事故で失った仲間のために、二度と走らないと決めた。
あれから十年。
連れ添った愛車だけが、ガレージの隅で呼吸をしていた。
ある夜、雨が降った。
湿った路面、遠くに環状のテールランプが流れていく。
コンビニの駐車場で、男はハンドルを握りしめた。
エンジンはかけない。
ただキーを挿して、過去を思い出す。
缶コーヒーの残りを飲み干したとき。
一台の車が隣に停まった。
雨粒を跳ね飛ばすタイヤ音。
若い男が降りてきて、会釈をした。
「……すみません、火貸してもらえませんか。」
差し出したライターの火が揺れる。
若い男の後ろポケットから覗く、走り込んだ車のキー。
「走るのか。」
思わず、声に出していた。
若い男は笑った。
「はい。環状、久しぶりで。

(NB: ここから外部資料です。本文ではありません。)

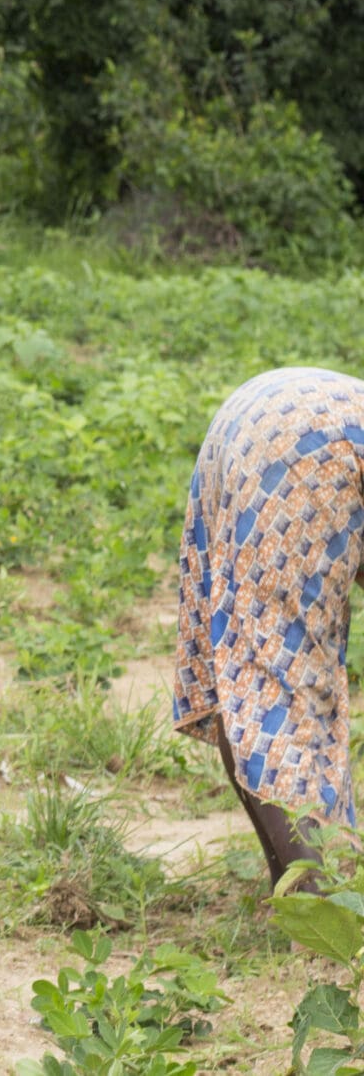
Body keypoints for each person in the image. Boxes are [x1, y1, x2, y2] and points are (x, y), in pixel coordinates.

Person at [173, 367, 364, 885]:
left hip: (248, 420)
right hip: (309, 450)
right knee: (284, 689)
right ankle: (314, 907)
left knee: (242, 680)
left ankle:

」
笑い方が、あの頃の仲間に似ていた。
男は視線を落とした。
助手席のダッシュボードに、当時のステッカーが残っている。
それは、もう戻らないと決めた夜の証だった。
そんなことを思い返したとき
——世界が止まった。
雨粒が止まり、コンビニの看板が滲んだまま固まっている。
男はゆっくりエンジンキーを回した。
冷えたエンジンが、一度だけ息を吹き返す。
「……行くのか?」
止まった若者の顔を見た。
凍った時の中に、返事はない。
「……じゃあ、少しだけ付き合え。」
運転席に深く沈む。
窓の外で止まった雨が、かつての夜の匂いを運んでくる。
「……もう一度だけだ。」
言い聞かせるように呟く。
——世界が動き出した。
隣の若者が笑った。
「行きますか?」
男は頷いた。
濡れた路面を、二つのテールランプが滑っていく。
十年ぶりの環状は、街の灯を変わらず背にしていた。
帰るべき場所がある。
それでも、夜の奥でだけ繋がる何かがある。
次の出口で降りると決めていた。
けれど、その出口を一つだけ過ぎた。
——その夜、世界は3分間だけ止まった。